Surg Endosc. 1996 Aug;10(8):831-6. doi: 10.1007/BF00189544.
After the first successful laparoscopic closure of a perforated peptic ulcer in 1990, 18 patients with laparoscopic closure were compared to 16 patients with conventional surgery.

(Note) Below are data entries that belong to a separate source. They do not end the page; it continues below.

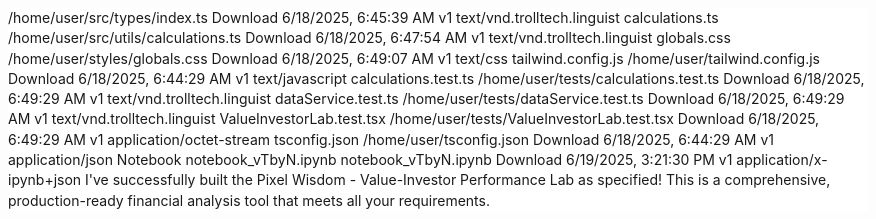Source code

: /home/user/src/types/index.ts
Download
6/18/2025, 6:45:39 AM
v1
text/vnd.trolltech.linguist
calculations.ts
/home/user/src/utils/calculations.ts
Download
6/18/2025, 6:47:54 AM
v1
text/vnd.trolltech.linguist
globals.css
/home/user/styles/globals.css
Download
6/18/2025, 6:49:07 AM
v1
text/css
tailwind.config.js
/home/user/tailwind.config.js
Download
6/18/2025, 6:44:29 AM
v1
text/javascript
calculations.test.ts
/home/user/tests/calculations.test.ts
Download
6/18/2025, 6:49:29 AM
v1
text/vnd.trolltech.linguist
dataService.test.ts
/home/user/tests/dataService.test.ts
Download
6/18/2025, 6:49:29 AM
v1
text/vnd.trolltech.linguist
ValueInvestorLab.test.tsx
/home/user/tests/ValueInvestorLab.test.tsx
Download
6/18/2025, 6:49:29 AM
v1
application/octet-stream
tsconfig.json
/home/user/tsconfig.json
Download
6/18/2025, 6:44:29 AM
v1
application/json
Notebook
notebook_vTbyN.ipynb
notebook_vTbyN.ipynb
Download
6/19/2025, 3:21:30 PM
v1
application/x-ipynb+json
I've successfully built the Pixel Wisdom - Value-Investor Performance Lab as specified! This is a comprehensive, production-ready financial analysis tool that meets all your requirements.
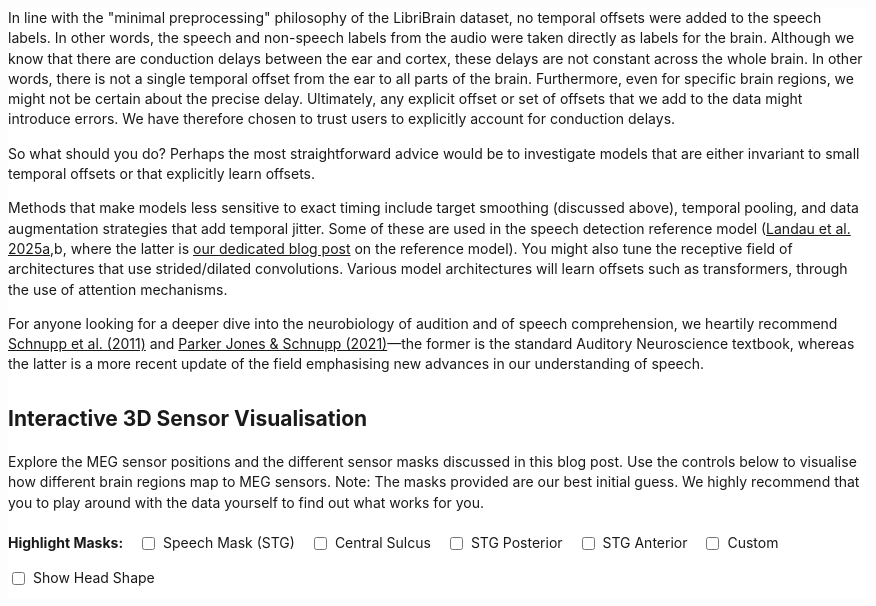 In line with the "minimal preprocessing" philosophy of the LibriBrain dataset, no temporal offsets were added to the speech labels. In other words, the speech and non-speech labels from the audio were taken directly as labels for the brain. Although we know that there are conduction delays between the ear and cortex, these delays are not constant across the whole brain. In other words, there is not a single temporal offset from the ear to all parts of the brain. Furthermore, even for specific brain regions, we might not be certain about the precise delay. Ultimately, any explicit offset or set of offsets that we add to the data might introduce errors. We have therefore chosen to trust users to explicitly account for conduction delays.

So what should you do? Perhaps the most straightforward advice would be to investigate models that are either invariant to small temporal offsets or that explicitly learn offsets.

Methods that make models less sensitive to exact timing include target smoothing (discussed above), temporal pooling, and data augmentation strategies that add temporal jitter. Some of these are used in the speech detection reference model ([Landau et al. 2025a](https://arxiv.org/abs/2506.10165),b, where the latter is [our dedicated blog post](https://neural-processing-lab.github.io/2025-libribrain-competition/blog/speech-detection-reference-model/) on the reference model). You might also tune the receptive field of architectures that use strided/dilated convolutions. Various model architectures will learn offsets such as transformers, through the use of attention mechanisms.

For anyone looking for a deeper dive into the neurobiology of audition and of speech comprehension, we heartily recommend [Schnupp et al. (2011)](https://mitpress.mit.edu/9780262518024/auditory-neuroscience/) and [Parker Jones & Schnupp (2021)](https://onlinelibrary.wiley.com/doi/10.1002/9781119184096.ch3)—the former is the standard Auditory Neuroscience textbook, whereas the latter is a more recent update of the field emphasising new advances in our understanding of speech.

## **Interactive 3D Sensor Visualisation**

Explore the MEG sensor positions and the different sensor masks discussed in this blog post. Use the controls below to visualise how different brain regions map to MEG sensors. Note: The masks provided are our best initial guess. We highly recommend that you to play around with the data yourself to find out what works for you.

<div id="sensor-visualization" style="width: 100%; margin: 20px 0;">
  <div id="sensor-controls" style="margin-bottom: 15px;">
    <div style="display: flex; flex-wrap: wrap; gap: 15px; align-items: center; margin-bottom: 10px;">
      <label style="display: flex; align-items: center; gap: 5px;">
        <strong>Highlight Masks:</strong>
      </label>
      <label style="display: flex; align-items: center; gap: 5px;">
        <input type="checkbox" id="mask-speech" onchange="updateVisualization()">
        Speech Mask (STG)
      </label>
      <label style="display: flex; align-items: center; gap: 5px;">
        <input type="checkbox" id="mask-central-sulcus" onchange="updateVisualization()">
        Central Sulcus
      </label>
      <label style="display: flex; align-items: center; gap: 5px;">
        <input type="checkbox" id="mask-stg-posterior" onchange="updateVisualization()">
        STG Posterior
      </label>
      <label style="display: flex; align-items: center; gap: 5px;">
        <input type="checkbox" id="mask-stg-anterior" onchange="updateVisualization()">
        STG Anterior
      </label>
      <label style="display: flex; align-items: center; gap: 5px;">
        <input type="checkbox" id="mask-custom" onchange="updateVisualization()">
        Custom
      </label>
      <label style="display: flex; align-items: center; gap: 5px;">
        <input type="checkbox" id="show-head" onchange="updateVisualization()">
        Show Head Shape
      </label>
    </div>
    <div style="display: flex; flex-wrap: wrap; gap: 15px; align-items: center; margin-bottom: 10px;">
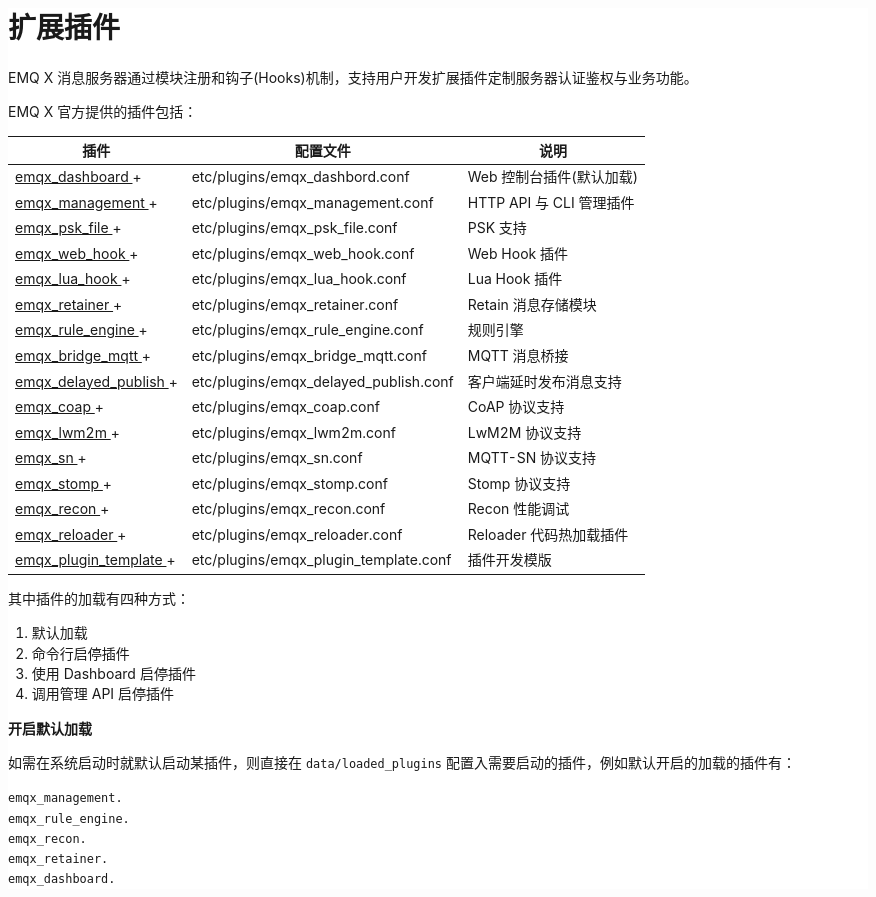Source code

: # 扩展插件

EMQ X 消息服务器通过模块注册和钩子(Hooks)机制，支持用户开发扩展插件定制服务器认证鉴权与业务功能。

EMQ X 官方提供的插件包括：

| 插件                                                                      | 配置文件                              | 说明                     |
| ------------------------------------------------------------------------- | ------------------------------------- | ------------------------ |
| [ emqx_dashboard ](https://github.com/emqx/emqx-dashboard) \+             | etc/plugins/emqx_dashbord.conf        | Web 控制台插件(默认加载) |
| [ emqx_management ](https://github.com/emqx/emqx-management) \+           | etc/plugins/emqx_management.conf      | HTTP API 与 CLI 管理插件 |
| [ emqx_psk_file ](https://github.com/emqx/emqx-psk-file) \+               | etc/plugins/emqx_psk_file.conf        | PSK 支持                 |
| [ emqx_web_hook ](https://github.com/emqx/emqx-web-hook) \+               | etc/plugins/emqx_web_hook.conf        | Web Hook 插件            |
| [ emqx_lua_hook ](https://github.com/emqx/emqx-lua-hook) \+               | etc/plugins/emqx_lua_hook.conf        | Lua Hook 插件            |
| [ emqx_retainer ](https://github.com/emqx/emqx-retainer) \+               | etc/plugins/emqx_retainer.conf        | Retain 消息存储模块      |
| [ emqx_rule_engine ](https://github.com/emqx/emqx-rule-engine) \+         | etc/plugins/emqx_rule_engine.conf     | 规则引擎                 |
| [ emqx_bridge_mqtt ](https://github.com/emqx/emqx-bridge-mqtt) \+         | etc/plugins/emqx_bridge_mqtt.conf     | MQTT 消息桥接            |
| [ emqx_delayed_publish ](https://github.com/emqx/emqx-delayed-publish) \+ | etc/plugins/emqx_delayed_publish.conf | 客户端延时发布消息支持   |
| [ emqx_coap ](https://github.com/emqx/emqx-coap) \+                       | etc/plugins/emqx_coap.conf            | CoAP 协议支持            |
| [ emqx_lwm2m ](https://github.com/emqx/emqx-lwm2m) \+                     | etc/plugins/emqx_lwm2m.conf           | LwM2M 协议支持           |
| [ emqx_sn ](https://github.com/emqx/emqx-sn) \+                           | etc/plugins/emqx_sn.conf              | MQTT-SN 协议支持         |
| [ emqx_stomp ](https://github.com/emqx/emqx-stomp) \+                     | etc/plugins/emqx_stomp.conf           | Stomp 协议支持           |
| [ emqx_recon ](https://github.com/emqx/emqx-recon) \+                     | etc/plugins/emqx_recon.conf           | Recon 性能调试           |
| [ emqx_reloader ](https://github.com/emqx/emqx-reloader) \+               | etc/plugins/emqx_reloader.conf        | Reloader 代码热加载插件  |
| [ emqx_plugin_template ](https://github.com/emqx/emqx-plugin-template) \+ | etc/plugins/emqx_plugin_template.conf | 插件开发模版             |

其中插件的加载有四种方式：

1. 默认加载
2. 命令行启停插件
3. 使用 Dashboard 启停插件
4. 调用管理 API 启停插件

**开启默认加载**

如需在系统启动时就默认启动某插件，则直接在 `data/loaded_plugins` 配置入需要启动的插件，例如默认开启的加载的插件有：

    emqx_management.
    emqx_rule_engine.
    emqx_recon.
    emqx_retainer.
    emqx_dashboard.
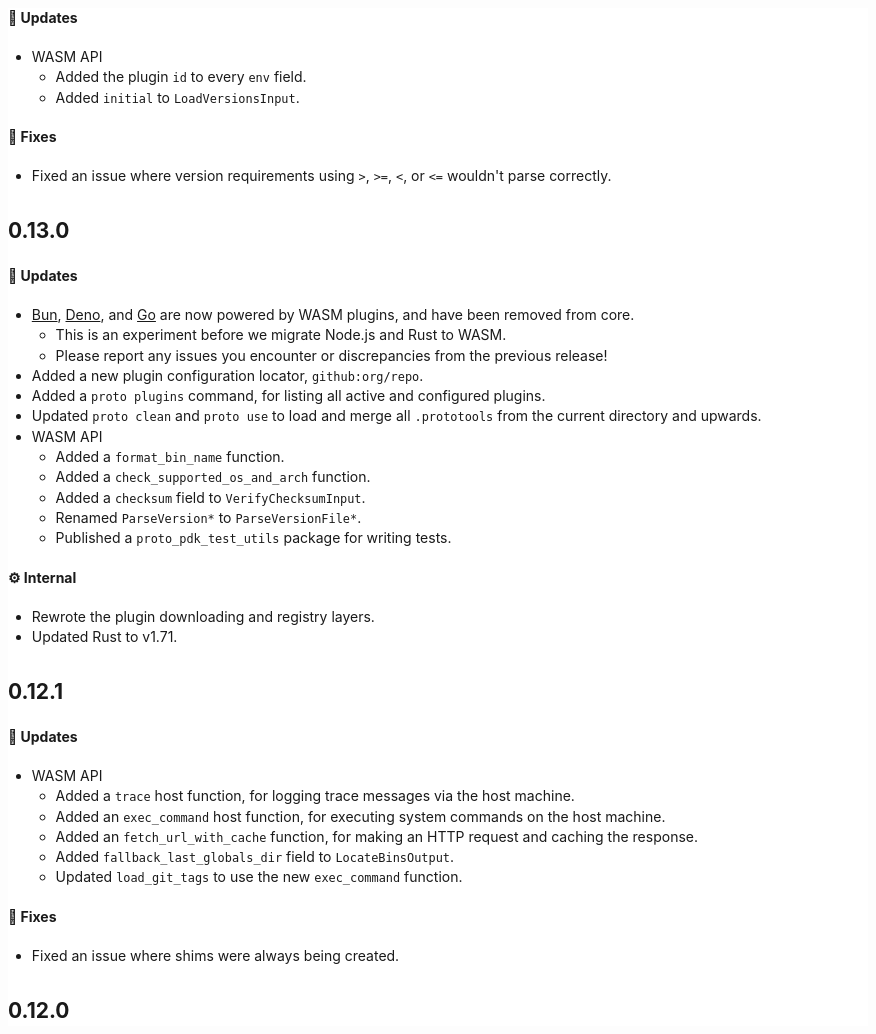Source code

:#### 🚀 Updates

- WASM API
  - Added the plugin `id` to every `env` field.
  - Added `initial` to `LoadVersionsInput`.

#### 🐞 Fixes

- Fixed an issue where version requirements using `>`, `>=`, `<`, or `<=` wouldn't parse correctly.

## 0.13.0

#### 🚀 Updates

- [Bun](https://github.com/moonrepo/bun-plugin), [Deno](https://github.com/moonrepo/deno-plugin), and [Go](https://github.com/moonrepo/go-plugin) are now powered by WASM plugins, and have been removed from core.
  - This is an experiment before we migrate Node.js and Rust to WASM.
  - Please report any issues you encounter or discrepancies from the previous release!
- Added a new plugin configuration locator, `github:org/repo`.
- Added a `proto plugins` command, for listing all active and configured plugins.
- Updated `proto clean` and `proto use` to load and merge all `.prototools` from the current directory and upwards.
- WASM API
  - Added a `format_bin_name` function.
  - Added a `check_supported_os_and_arch` function.
  - Added a `checksum` field to `VerifyChecksumInput`.
  - Renamed `ParseVersion*` to `ParseVersionFile*`.
  - Published a `proto_pdk_test_utils` package for writing tests.

#### ⚙️ Internal

- Rewrote the plugin downloading and registry layers.
- Updated Rust to v1.71.

## 0.12.1

#### 🚀 Updates

- WASM API
  - Added a `trace` host function, for logging trace messages via the host machine.
  - Added an `exec_command` host function, for executing system commands on the host machine.
  - Added an `fetch_url_with_cache` function, for making an HTTP request and caching the response.
  - Added `fallback_last_globals_dir` field to `LocateBinsOutput`.
  - Updated `load_git_tags` to use the new `exec_command` function.

#### 🐞 Fixes

- Fixed an issue where shims were always being created.

## 0.12.0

The endpoint adverse events (complications), pain intensity, operation time, fever, leucocytosis, and duration of hospital stay showed no clinically relevant differences.
Consumption of analgesics was lower in the laparoscopic group.
Laparoscopic closure of perforated peptic ulcer is technically feasible. The safety of the method and the benefit for the patient need proof by means of a randomized controlled trial.
1990年首次成功进行腹腔镜下消化性溃疡穿孔闭合术后,将18例行腹腔镜闭合术的患者与16例行传统手术的患者进行了比较。
终点不良事件(并发症)、疼痛强度、手术时间、发热、白细胞增多及住院时间在临床上无显著差异。
腹腔镜组的镇痛药消耗量较低。
腹腔镜下消化性溃疡穿孔闭合术在技术上是可行的。该方法的安全性及对患者的益处需要通过随机对照试验来证实。